La quête inlassable à la richesse des persécutants, saigne l’homme sage, humble noir ou blanc, éventre et sacrifie sa terre. Du tambour bèlè à la caisse insolite, le tambouyé psalmodie la souffrance, cadence l’unité, carillonne les consciences. Celles de l’opprimé, du démuni, du manipulé. Les bâtons du tambouyé écrabouillent la peur.  Il coupe le sifflet au fouet, aux balles. De son roulement il remembre les mutilés, condamne à mort les exécutions, sans pas de l’oie. Il lance la générale face aux derniers soupirs de son alliée, la terre, ruinée par les caprices des argenteux.

Tambour humble, fait de bois ou métal, souvent inventé par des mains crevassées. Son tambouyé, lui, ne porte pas les gants blancs militaires. Ses battements scandent la liberté, l’égalité moyennant la blessure ou la mort. Champ de bataille. Son centurion orchestre la conquête de sa dignité.

Percussion sacrée de Gaïa à ses Êtres.

Marie-Noëlle Fargier

vendredi 3 janvier 2020

Mes voeux pour 2020





2019 Flambeau d’espoir et solidarité, torche de révolte et violence. Le jaune combat l’or. L’arme s’abat sur les impuissants. « La Marseillaise » consacrée aux monuments aux morts s’engage dans les rues. Des mots « gazé », « aveuglement » resurgissent de la mémoire. « gazé » ne s’identifie pas au pesticide de 14 ni à celui des chambres à gaz, il propage la même puanteur. A cette fétidité, l’aveuglement ancestral se fait complice. De la mythologie grecque (Œdipe,Samson) aux premiers chrétiens, il traverse l’Antiquité muni du tisonnier ou du vinaigre. Au moyen âge il se combine à la castration. L’aveuglement est la punition divine. Les tortionnaires contemporains utilisent ce châtiment corporel pour neutraliser les rebelles.
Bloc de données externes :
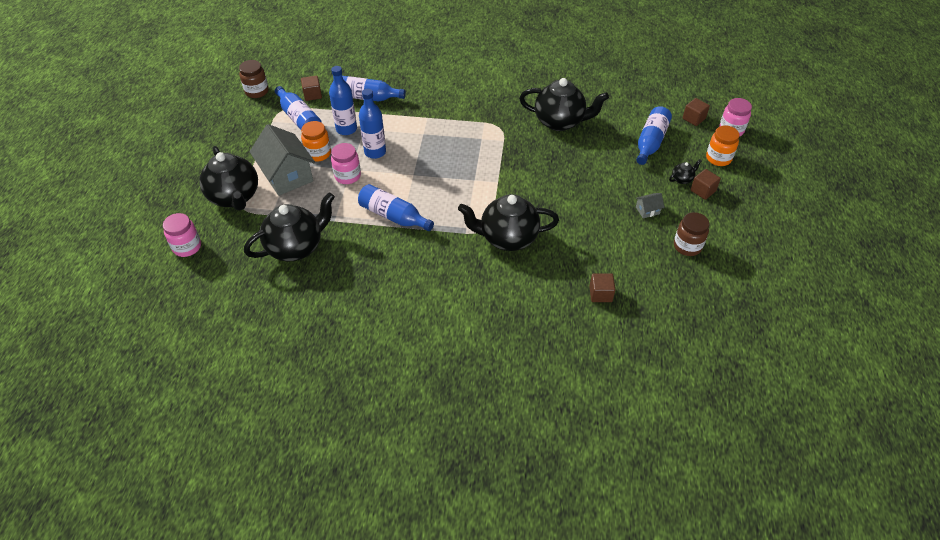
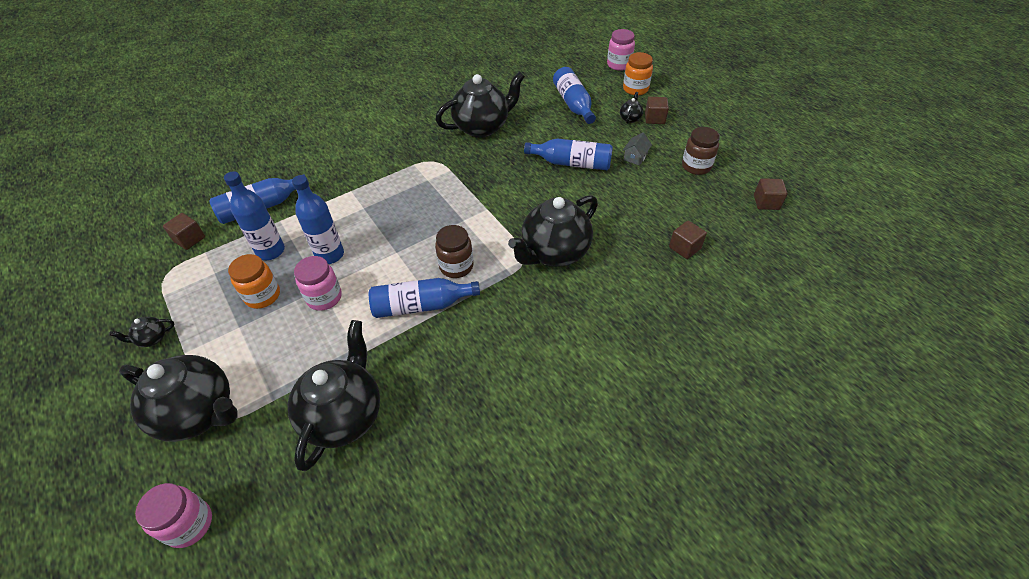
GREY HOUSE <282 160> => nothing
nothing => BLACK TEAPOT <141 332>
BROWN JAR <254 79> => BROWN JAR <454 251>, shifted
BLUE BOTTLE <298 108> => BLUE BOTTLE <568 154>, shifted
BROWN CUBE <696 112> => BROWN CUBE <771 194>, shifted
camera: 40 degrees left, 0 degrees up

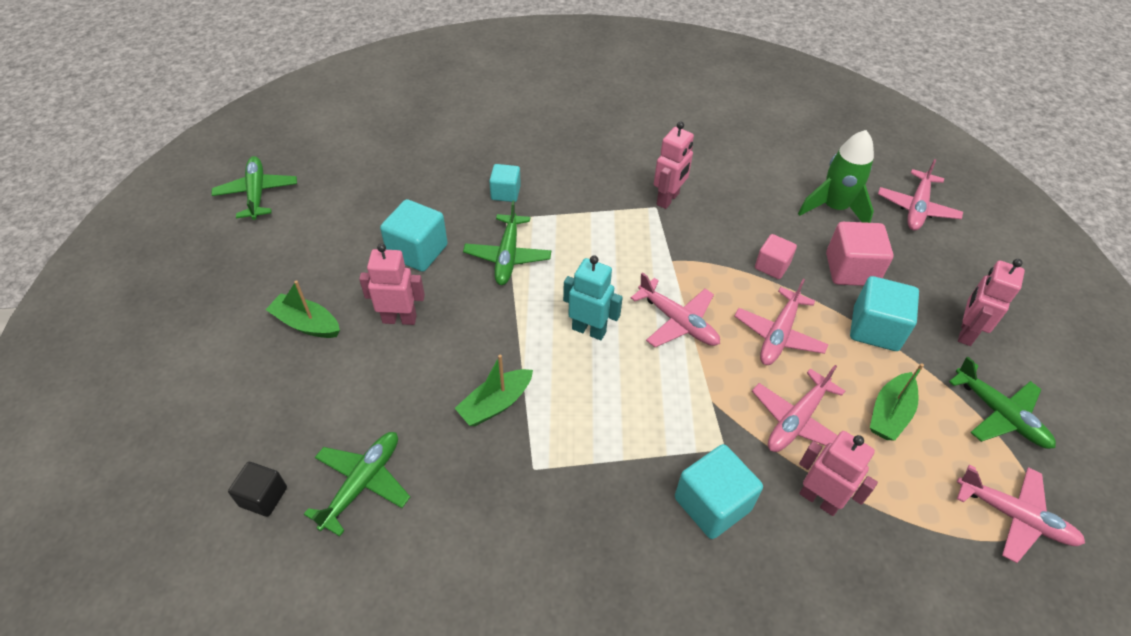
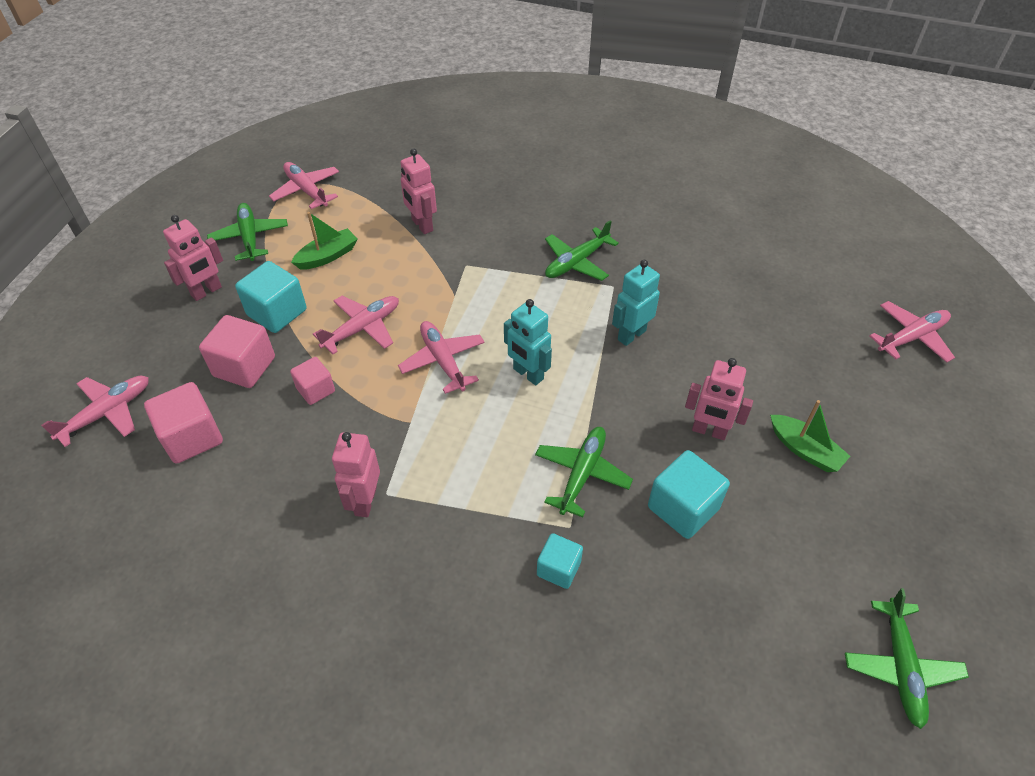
BLACK CUBE <257 489> => nothing
TURQUOISE CUBE <719 491> => nothing
GREEN PLANE <357 484> => GREEN PLANE <582 250>, shifted
PINK PLANE <798 408> => PINK PLANE <912 332>, shifted
GREEN BOAT <494 390> => TURQUOISE ROBOT <636 303>
GREEN ROCKET <836 176> => PINK CUBE <183 422>
PINK ROBOT <674 165> => PINK ROBOT <356 474>, 45 degrees counterclockwise
camera: 160 degrees left, 0 degrees up

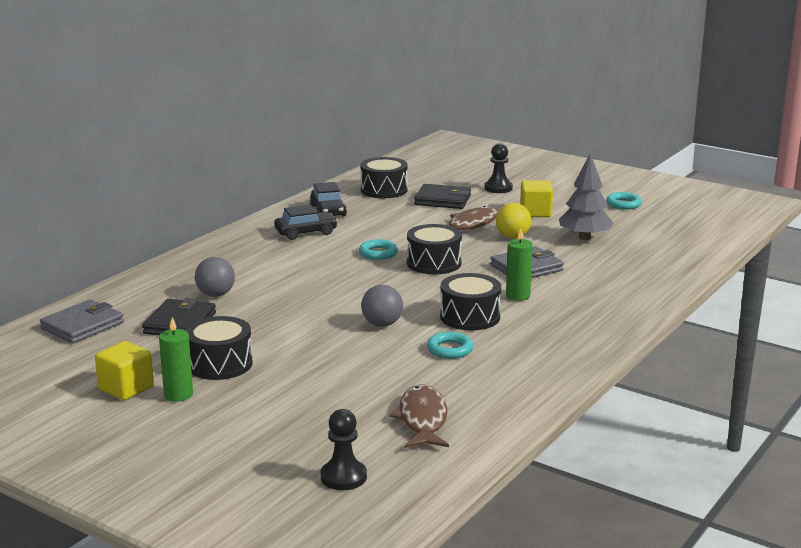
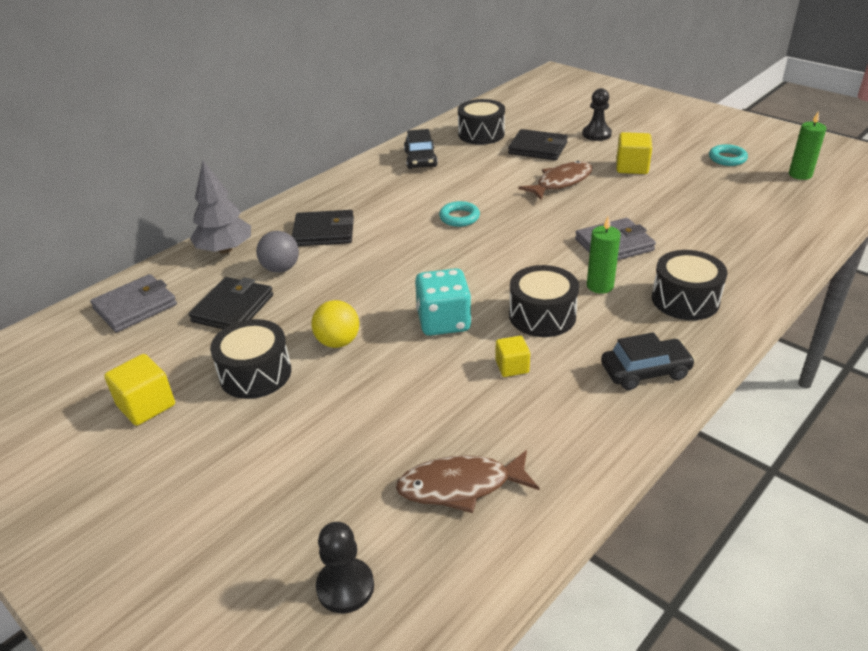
nothing => BLACK WALLET <323 228>
GREEN CANDLE <176 359> => GREEN CANDLE <807 145>, shifted
BLACK CAR <306 222> => BLACK CAR <648 361>, shifted
BLACK DRUM <434 249> => BLACK DRUM <689 285>, shifted
YELLOW BALL <513 221> => YELLOW BALL <335 324>, shifted
GREY TREE <586 196> => GREY TREE <220 207>, shifted
GREY BALL <382 306> => TURQUOISE DICE <443 302>
TURQUOISE RING <450 345> => YELLOW CUBE <512 356>
BROWN FISH <419 416> => BROWN FISH <468 481>, 105 degrees counterclockwise
camera: 10 degrees right, 15 degrees up

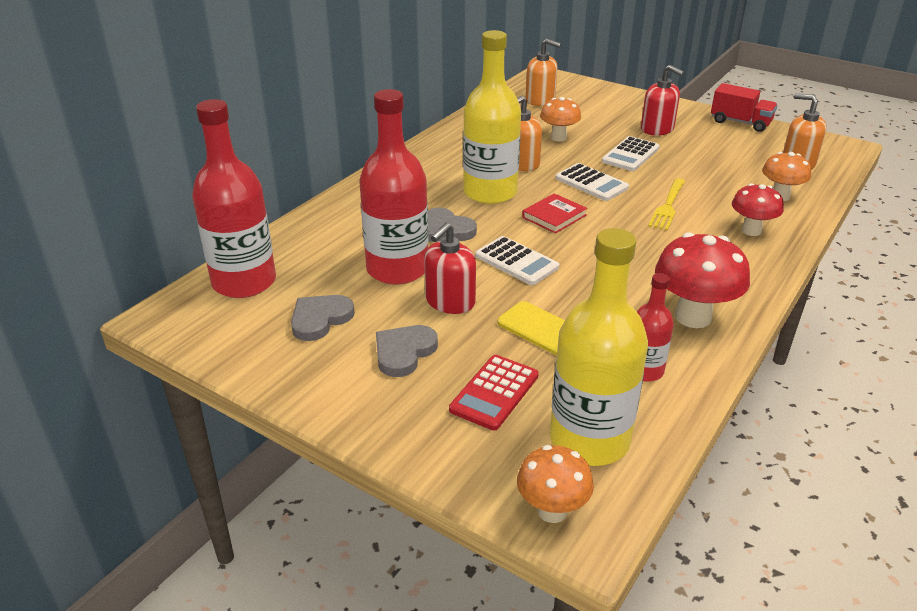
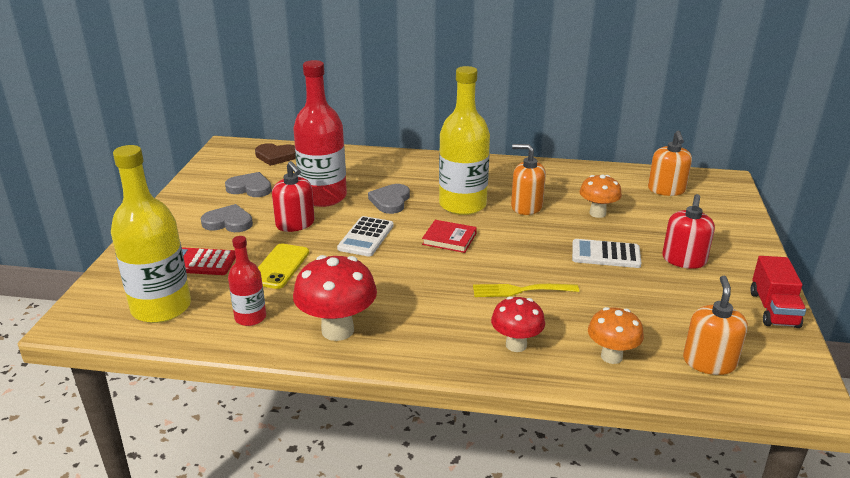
ORANGE MUSHROOM <555 484> => nothing
WHITE CALCULATOR <592 182> => nothing
RED BOTTLE <234 198> => BROWN HEART <275 154>
RED SOAP DISPENSER <450 268> => RED SOAP DISPENSER <293 196>, 135 degrees counterclockwise
camera: 65 degrees right, 5 degrees down

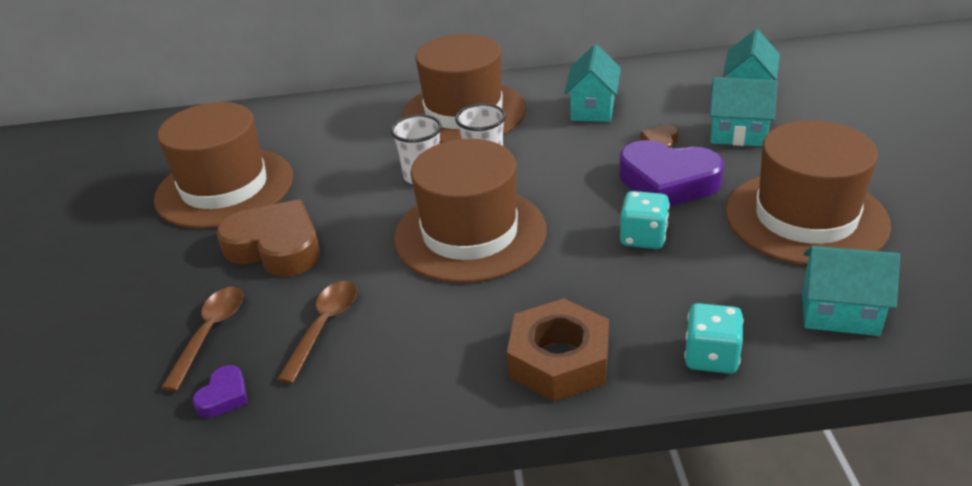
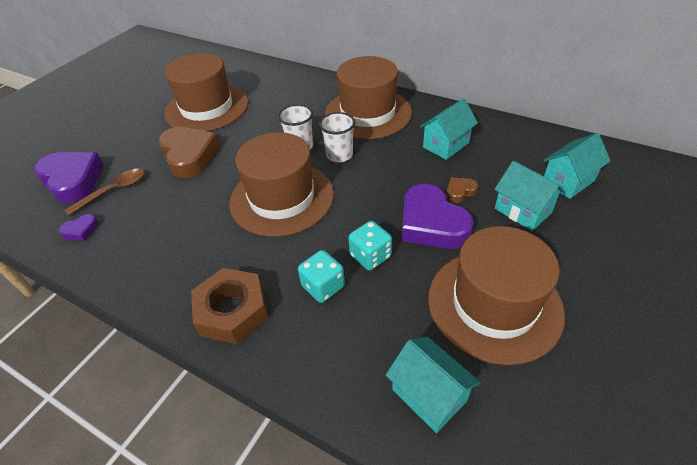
BROWN SPOON <317 332> => nothing
nothing => PURPLE HEART <69 177>
TURQUOISE DICE <713 338> => TURQUOISE DICE <321 276>, shifted
camera: 35 degrees right, 10 degrees up

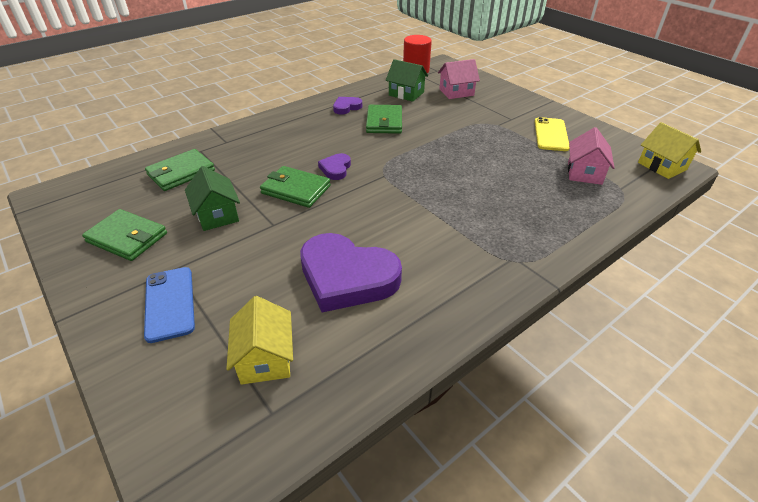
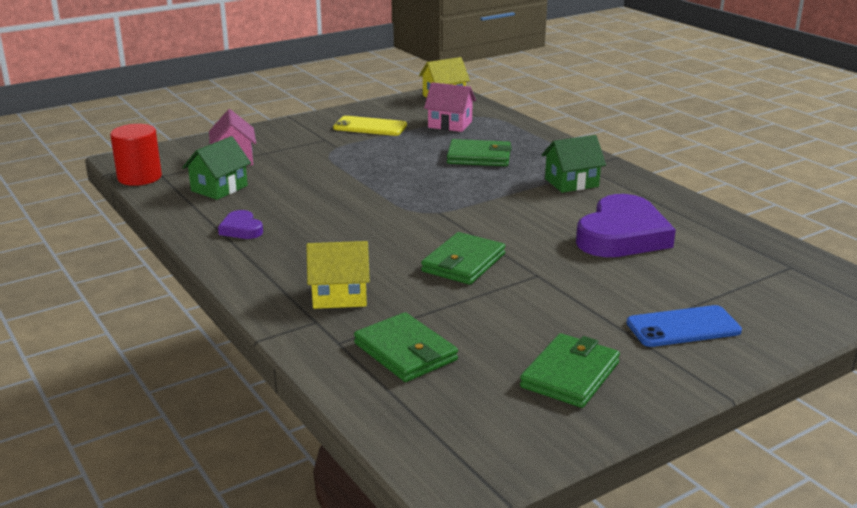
PURPLE HEART <334 166> => nothing
GREEN HOUSE <212 198> => GREEN HOUSE <574 164>, shifted
YELLOW HOUSE <259 340> => YELLOW HOUSE <338 275>, shifted
GREEN WALLET <384 119> => GREEN WALLET <479 152>, shifted
camera: 85 degrees left, 15 degrees down

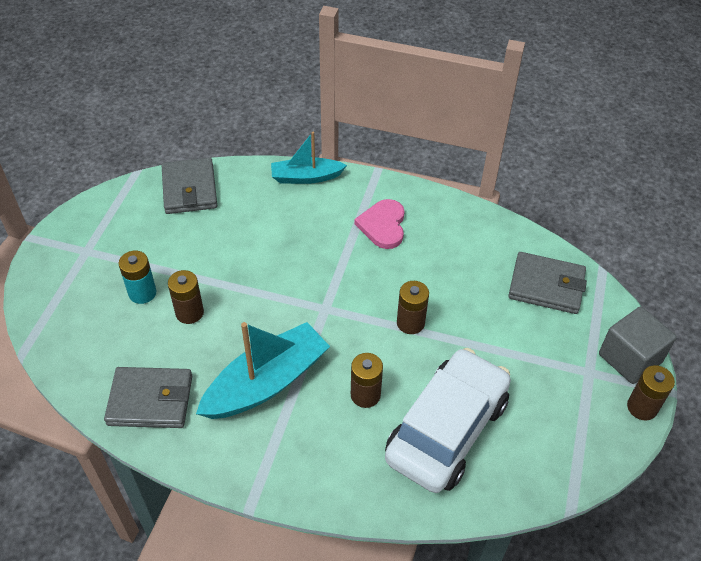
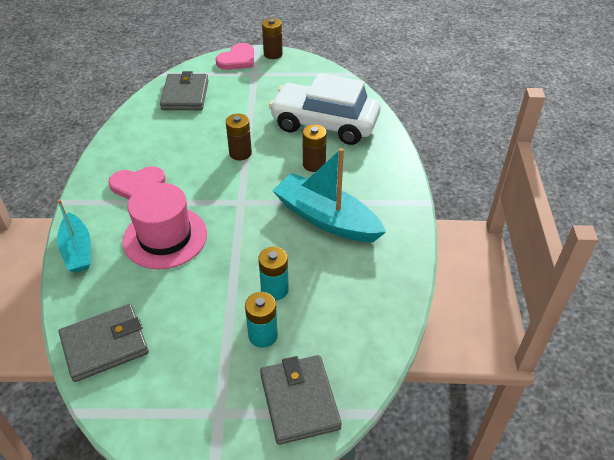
nothing => PINK HAT <164 226>
GREY WALLET <148 397> => GREY WALLET <301 400>, shifted
GREY CUBE <638 345> => PINK HEART <235 56>
BROWN BATTERY <186 297> => TURQUOISE BATTERY <273 273>
camera: 105 degrees left, 5 degrees down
En cette année 2019, cette pratique se réincarne. Je rends hommage à chaque victime qui continue à vivre, mutilée à jamais.

Décembre 2019, les réfractaires font bloc face à l’extermination des missions du Conseil National de la Résistance. Cette plus haute institution de la France clandestine en 1943 tend vers une justice sociale. En 1944, Ambroise Croizat s’empare d’une phrase du Conseil National de la Résistance « nous combattants de l’ombre exigeons une véritable démocratie sociale impliquant un plan de sécurité sociale qui permettra de donner des moyens d’existence à tous ceux qui ne peuvent se les procurer par le travail avec gestion par les intéressés ». En 1945, Ambroise Croizat en tant que ministre du Travail fonde la Sécurité sociale et le système des retraites.  Cette justice sociale bafouée, torturée au fil du temps par les argentiers de plus en plus puissants, en 2019 est condamnée. Elle va être fusillée. Il ne s’agit pas de réforme mais d’abolition. Sans elle, la cour des miracles « hideuse verrue à la face de Paris » (Victor Hugo) défiera le temps et l’espace.

Comme il se doit je formule un vœu pour l’an 2020 :

 « Que le souffle d’unification de Jean Moulin et le sens de la justice d’Ambroise Croizat inspirent chaque Juste afin de rendre hommage à ces grands hommes, ces humanistes, et restituer la dignité à chaque humain. Essence qu’il n’aurait jamais dû perdre ».